NO WRITER ATTRIBUTED

Writers for college papers, like too many other writers, often go to work without in the least considering what they can do successfully. Few have minds filled for all kinds of composition. Yet unhappily most of us never seem fully to realize that we cannot make valuable contributions to every department of literature. We feel that whatever man has done, we can do, forgetting that we are not yet full grown men. We incline to the mistaken view that all the critical reviews, essays, stories, plays, poems, and what not, we write, must be worth printing. To be sure, it may be very good training to attempt a poem which proves to be anything but poetry; but to publish such a failure is foolish.

Let it be granted, then, to start with, that a man has a fair knowledge of the more mechanical side of writing, the question for him to settle is in what direction he shall turn his skill.

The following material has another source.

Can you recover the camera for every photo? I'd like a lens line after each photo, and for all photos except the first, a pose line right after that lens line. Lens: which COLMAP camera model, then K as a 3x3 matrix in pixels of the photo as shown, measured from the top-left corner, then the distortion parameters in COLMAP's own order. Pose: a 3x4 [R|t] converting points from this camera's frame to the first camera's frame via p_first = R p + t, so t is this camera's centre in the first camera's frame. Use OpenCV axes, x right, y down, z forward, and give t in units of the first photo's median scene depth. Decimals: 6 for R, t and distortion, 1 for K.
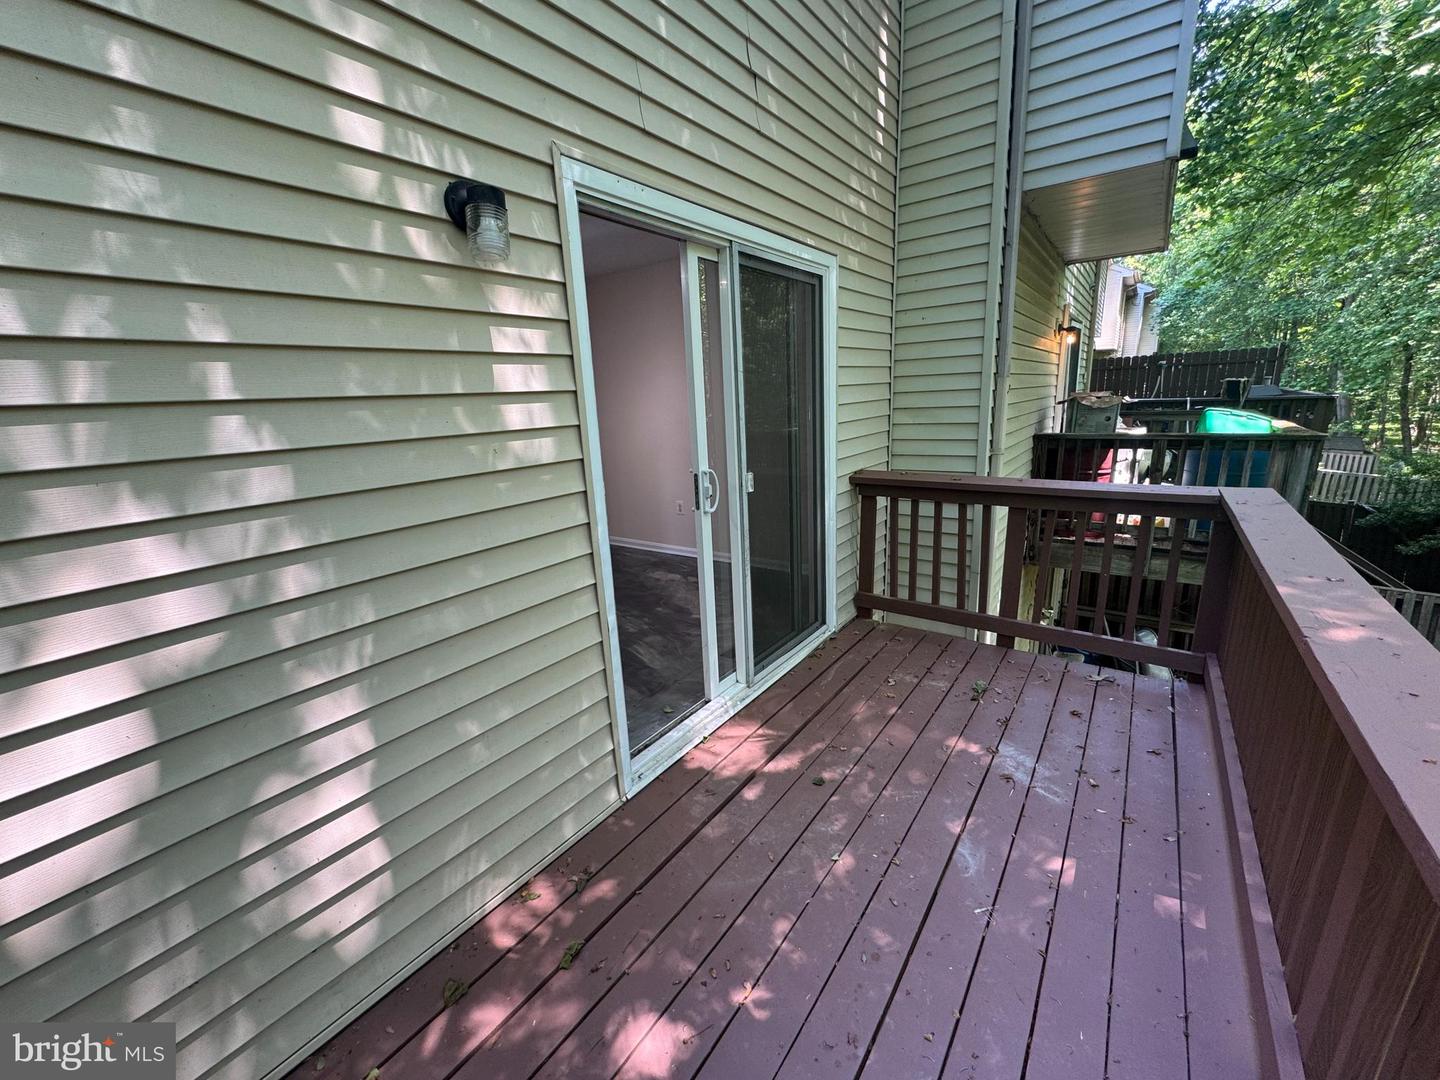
lens RADIAL K [[578.0, 0, 715.9], [0, 578.0, 545.4], [0, 0, 1]] dist [-0.001245, 0.000399]
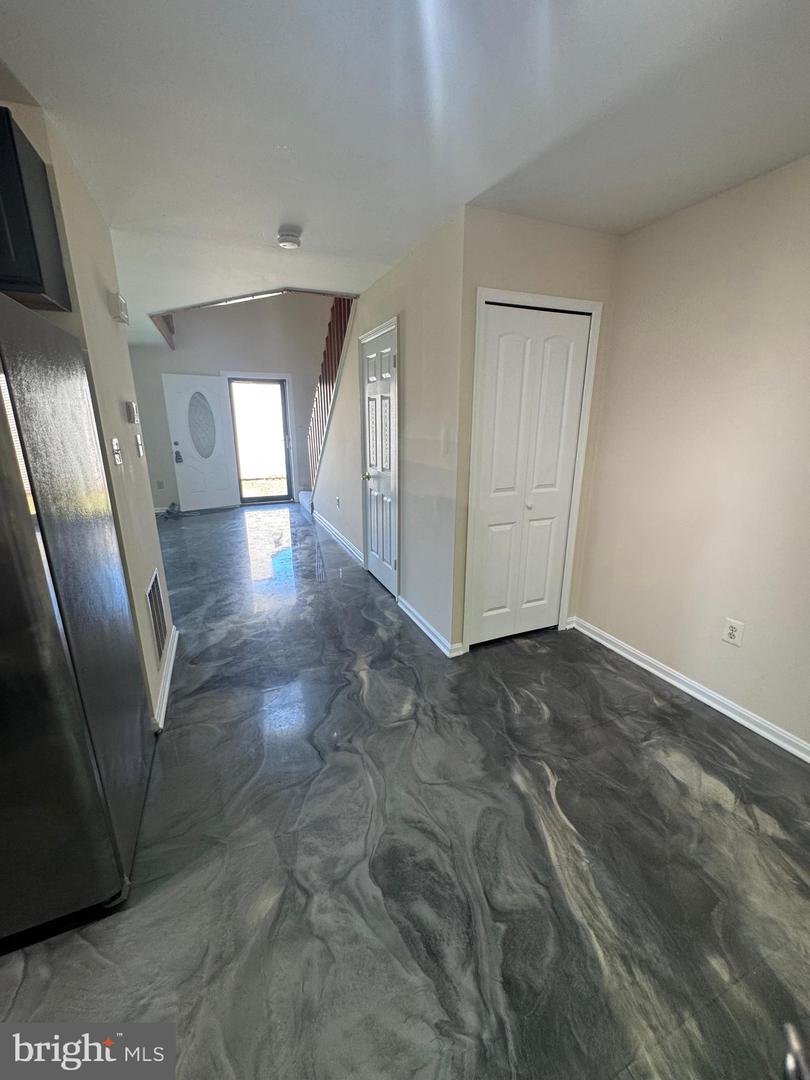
lens RADIAL K [[433.5, 0, 406.1], [0, 433.5, 538.7], [0, 0, 1]] dist [-0.001245, 0.000399]
pose [[0.860823, 0.196470, -0.469450, -0.177342], [-0.179784, 0.980395, 0.080639, -0.150546], [0.476090, 0.014984, 0.879269, 0.534438]]
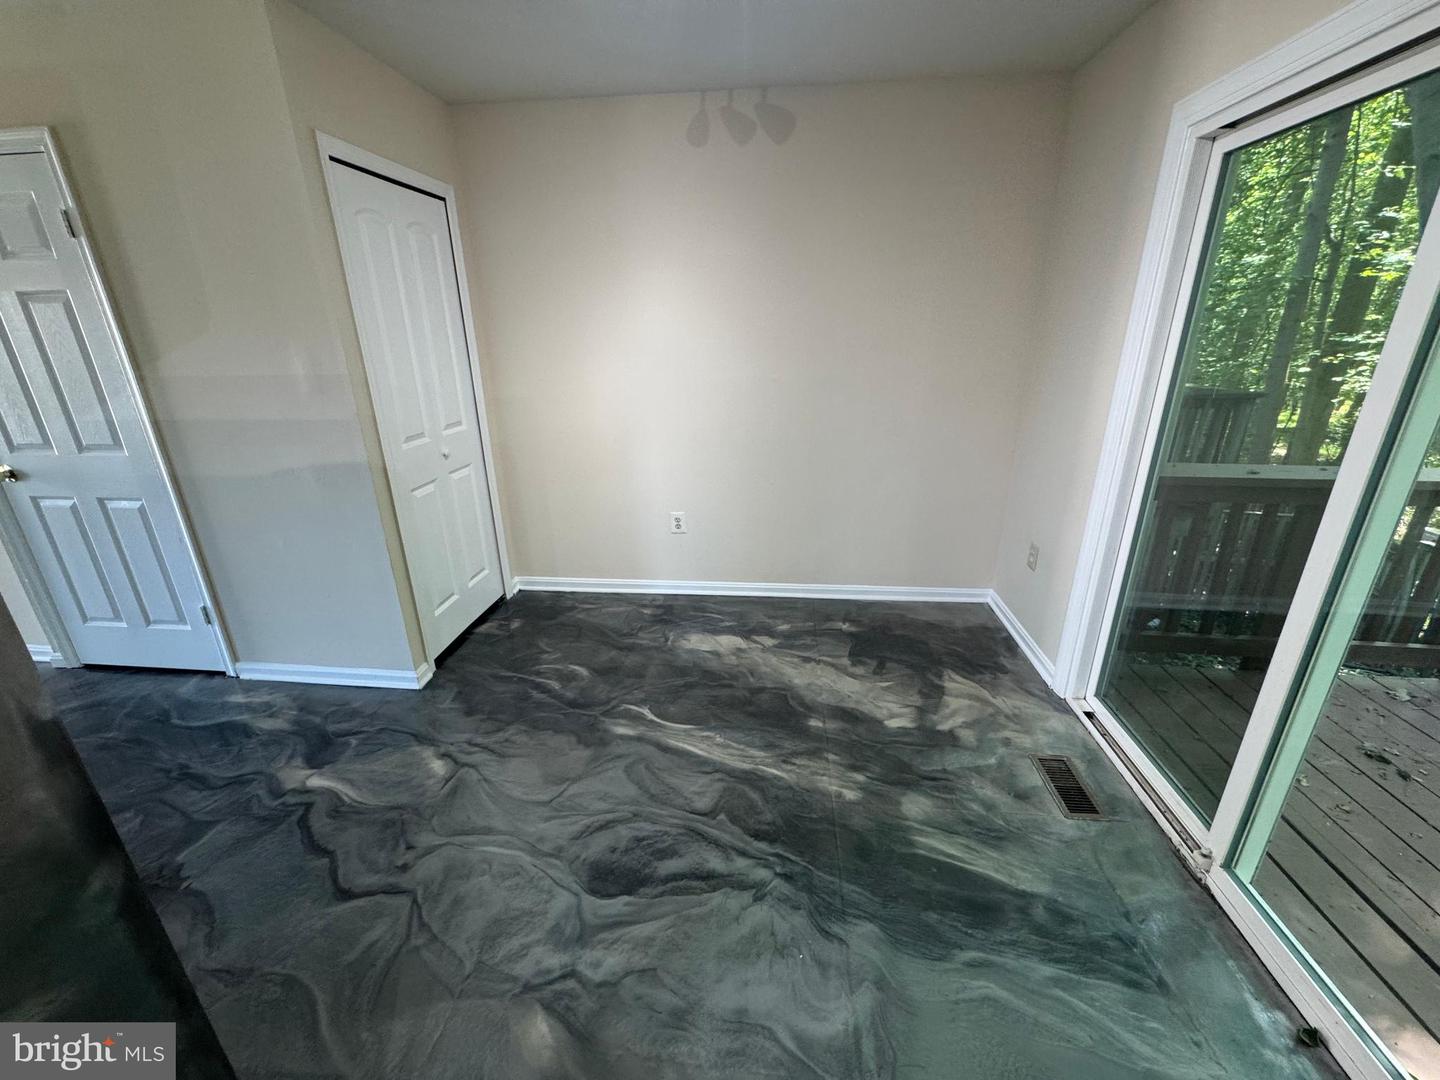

If men carefully thought over this problem, the standard of work in our papers could be much raised.

As has often been said, the first essential for success is sincerity. By sincere writing I mean that into which you have put part of yourself. Like most short definitions, this one means both too much and too little. But when applied to particular cases, it will be limited, or stretched.

The kind of composition which we slight most, is that in which a number of related facts are gathered, and put into intelligible form. It is commonly said that the man who does this sort of work in an historical essay, or biographical sketch, shows neither thought nor originality. Yet such a statement is far from true. For it is no light matter to take a given number of facts about an affair of ordinary interest and so arrange them as to hold the attention of a reader. In one way, such is the task of an artist in making colors into a picture. The writer must see what is to be in the foreground, and what in the background, how his state-statements are to be grouped to show his meaning most forcibly. In short, he must have each part subordinate to the expression of the meaning of the whole. He must not only be able to see facts apart, but to perceive with equal chearness their relations to each other and to the whole. If he fails to understand all their relations plainly, his performance will be confused and uninteresting.

To beginners, then, writing on historical or similar topics is excellent practice. Doubtless in every year Harvard produces much fairly readable stuff of this kind. In these compositions the author has put enough thought to make the grouping of facts, which are not his own, still so much the expression of his mind, that the essay is sincere and of worth. Yet of such work we see too little in the college papers.

In critical essays, reviews, etc., a man draws his own conclusions from given data. Of course it is useful to us to form judgments, but our judgments are of small value to the public, - of less value than the simple facts upon which they are equally able to pass criticism. The opinions set forth in a review may be most sincere, yet if the writer has poor knowledge of his subject, a sincere opinion is of slight worth. But second-hand views are still more worthless. You bolt an idea whole; and without assimilating it, try to make believe that it is your own.

As we have too little skillful compilation and arrangement of facts, so we have too much crude, or borrowed literary criticism. College editors have too great faith in the opinions of themselves and of their friends. They should not so readily allow the publication of their own and others' immature and uninteresting remarks upon things, books and men.